The stance of this current administration has been to attack the symptoms and not the source. Take terrorism for instance. It has taken decades of American intervention in the Middle East, often viewed in favour of Jews at the expense of Muslims, to turn the latter group against America. Together with a generally lower level of education and standard of living, and the rise of fundamentalism, it has been a fertile ground for resentment.
A much slower but more stable approach would be to show that you respect these peoples, that you will not use force to win them over, that you will sincerely give them aid and improve their earning and learning capabilities. They will take their focus off extremism and focus on getting on with their lives.

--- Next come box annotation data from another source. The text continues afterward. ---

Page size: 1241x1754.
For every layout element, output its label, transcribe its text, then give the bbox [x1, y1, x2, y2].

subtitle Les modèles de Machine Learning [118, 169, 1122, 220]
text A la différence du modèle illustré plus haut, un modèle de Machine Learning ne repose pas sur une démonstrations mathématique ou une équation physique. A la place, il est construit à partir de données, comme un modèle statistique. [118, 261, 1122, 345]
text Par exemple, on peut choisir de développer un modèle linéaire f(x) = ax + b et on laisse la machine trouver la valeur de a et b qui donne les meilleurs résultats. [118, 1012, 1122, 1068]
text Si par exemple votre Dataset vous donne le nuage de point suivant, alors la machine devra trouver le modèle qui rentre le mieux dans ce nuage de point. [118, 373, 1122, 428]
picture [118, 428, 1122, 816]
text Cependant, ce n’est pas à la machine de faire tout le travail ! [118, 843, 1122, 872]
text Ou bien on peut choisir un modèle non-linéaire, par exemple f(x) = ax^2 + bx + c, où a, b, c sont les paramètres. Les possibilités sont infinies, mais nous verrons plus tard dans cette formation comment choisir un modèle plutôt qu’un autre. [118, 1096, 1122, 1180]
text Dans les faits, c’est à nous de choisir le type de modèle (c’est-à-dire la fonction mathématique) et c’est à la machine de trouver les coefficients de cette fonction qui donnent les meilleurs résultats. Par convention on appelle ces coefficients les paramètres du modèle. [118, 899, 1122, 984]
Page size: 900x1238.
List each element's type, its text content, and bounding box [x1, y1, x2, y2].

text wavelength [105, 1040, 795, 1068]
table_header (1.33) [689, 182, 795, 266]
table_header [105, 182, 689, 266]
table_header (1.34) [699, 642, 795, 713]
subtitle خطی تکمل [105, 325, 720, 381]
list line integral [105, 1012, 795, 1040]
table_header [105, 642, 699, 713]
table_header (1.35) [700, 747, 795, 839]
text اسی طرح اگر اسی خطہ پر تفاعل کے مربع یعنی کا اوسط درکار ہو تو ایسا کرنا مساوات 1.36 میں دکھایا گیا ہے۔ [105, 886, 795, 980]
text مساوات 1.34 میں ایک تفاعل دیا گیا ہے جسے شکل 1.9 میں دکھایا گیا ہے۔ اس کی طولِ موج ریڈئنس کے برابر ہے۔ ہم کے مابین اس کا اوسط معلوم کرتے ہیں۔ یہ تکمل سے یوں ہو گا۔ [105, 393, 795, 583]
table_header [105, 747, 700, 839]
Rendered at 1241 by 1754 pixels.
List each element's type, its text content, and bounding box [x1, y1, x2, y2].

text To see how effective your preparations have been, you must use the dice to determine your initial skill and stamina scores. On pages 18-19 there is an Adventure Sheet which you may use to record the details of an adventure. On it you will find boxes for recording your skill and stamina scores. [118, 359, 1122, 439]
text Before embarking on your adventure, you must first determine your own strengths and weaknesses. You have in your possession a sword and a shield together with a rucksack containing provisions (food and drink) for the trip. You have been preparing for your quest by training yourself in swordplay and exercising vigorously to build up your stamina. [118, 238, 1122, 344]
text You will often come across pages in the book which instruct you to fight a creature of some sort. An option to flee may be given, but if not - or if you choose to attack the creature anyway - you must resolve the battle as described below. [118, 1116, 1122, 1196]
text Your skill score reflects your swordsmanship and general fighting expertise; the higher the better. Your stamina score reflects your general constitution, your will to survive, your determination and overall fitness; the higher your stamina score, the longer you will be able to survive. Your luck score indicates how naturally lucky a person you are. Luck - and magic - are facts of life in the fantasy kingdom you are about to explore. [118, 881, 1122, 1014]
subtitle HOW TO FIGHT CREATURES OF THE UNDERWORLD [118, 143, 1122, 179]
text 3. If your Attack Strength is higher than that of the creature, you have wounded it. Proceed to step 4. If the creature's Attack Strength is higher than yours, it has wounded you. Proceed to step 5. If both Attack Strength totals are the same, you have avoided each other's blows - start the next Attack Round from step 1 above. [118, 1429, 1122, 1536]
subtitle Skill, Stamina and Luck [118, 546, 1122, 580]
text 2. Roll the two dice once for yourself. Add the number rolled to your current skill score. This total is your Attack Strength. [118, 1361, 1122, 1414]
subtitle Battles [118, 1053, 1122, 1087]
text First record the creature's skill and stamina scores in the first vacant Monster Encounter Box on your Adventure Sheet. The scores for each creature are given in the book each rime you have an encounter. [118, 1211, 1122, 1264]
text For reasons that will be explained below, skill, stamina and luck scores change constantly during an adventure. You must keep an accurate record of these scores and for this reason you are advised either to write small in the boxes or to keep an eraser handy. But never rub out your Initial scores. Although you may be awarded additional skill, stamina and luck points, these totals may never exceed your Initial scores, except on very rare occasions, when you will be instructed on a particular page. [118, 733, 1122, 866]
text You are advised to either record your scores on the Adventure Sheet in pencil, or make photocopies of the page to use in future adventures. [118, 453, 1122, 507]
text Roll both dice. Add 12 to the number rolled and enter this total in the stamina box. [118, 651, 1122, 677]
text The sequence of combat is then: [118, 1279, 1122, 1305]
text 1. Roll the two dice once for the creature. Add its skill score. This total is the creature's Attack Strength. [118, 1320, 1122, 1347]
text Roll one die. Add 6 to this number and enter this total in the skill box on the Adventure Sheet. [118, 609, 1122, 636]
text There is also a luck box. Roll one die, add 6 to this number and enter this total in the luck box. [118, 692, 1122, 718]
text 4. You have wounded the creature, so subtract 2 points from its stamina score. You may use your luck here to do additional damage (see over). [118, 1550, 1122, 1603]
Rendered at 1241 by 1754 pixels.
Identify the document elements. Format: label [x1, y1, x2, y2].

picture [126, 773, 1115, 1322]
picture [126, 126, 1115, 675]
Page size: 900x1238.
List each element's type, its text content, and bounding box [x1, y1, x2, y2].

It has not simply been a case of someone hating America’s freedom. It has always been the case of an eye for an eye, a tooth for a tooth. Many Americans however have been too removed from ground level to realise that many innocents have been killed because of US intervention in other countries. Of course, no matter how Christian the President claims to be, he would never turn the other cheek because he must be strong and decisive. (Kill 3000 of my people? I’ll kill 2000 MORE of yours with my new pre-emptive doctrine. Oh, they’re not really related to Osama but hey, we got another tyrant! I’m a war president! No, I’m a peace president! And my opponent, by the way, is a flip-flopper!)
Take abortion as another example. Why focus so much on whether or not to ban abortion, when we should also be examining what is causing this to happen in American society and in the rest of the developed world?
As a Christian I agree with conservatives that abortion is a form of murder. However the point where a cluster of cells, or a foetus, takes a life (or soul) of its own is hard to pinpoint. Maybe to make it easier for everyone, we should say it begins upon conception. Or, we can say it only happens after the baby is born. Or, as we Medical law students were taught, it happens somewhere in between, which puts us in a rather ‘iffy’ predicament. Going for an abortion one day later than originally planned, might constitute murder.
Also, as a cynical law graduate I would say that no law will be followed in any part of the world, entirely to the letter. Some laws, such as that of copyright, are much easier to break than others. But even if Bush gets re-elected and bans abortion in almost all cases, what’s to stop a desperate teenage mother to attempt one herself, which may be worse? Even in an increasingly liberal society I’d say there is still a great amount of pressure on the women to ‘carry the baby’ in both metaphorical and literal senses.
Many of them become single mothers and some are stigmatised and cast out of their family. Even American Idol winner Fantasia Barrino was criticised for not being a good role model. What about the men who’ve got women pregnant, and left them to take care of the babies? It takes two hands to clap, but it seems only one gets slapped. It’s like a double-whammy, almost always aimed at the woman.
As I was saying earlier, these current approaches deal only with the resulting symptoms of a much deeper problem. It’s like, you have a cold and all the doctor wants to do is pinch your nose to stop you from sneezing, when the reality is that much of your body is immersed in icy water. If your economy is weak, more jobs have been lost than created, if health care is insufficient, if the gap between rich and poor is widening – these are all danger signs stemming from poor government, among other things.
In a way I pity the winner. America may be in for another recession soon. Iraq shows no signs of stabilising. US troops are staying on longer than planned. Osama meanwhile is laughing because he gets off scot-free, gets a good bang for his buck and the US government lands itself into deeper debt as they continue to wage their war on what they call ‘terror’.
And so, with these thoughts I shall sleep tonight. At work tomorrow we shall find out who the new US President shall be.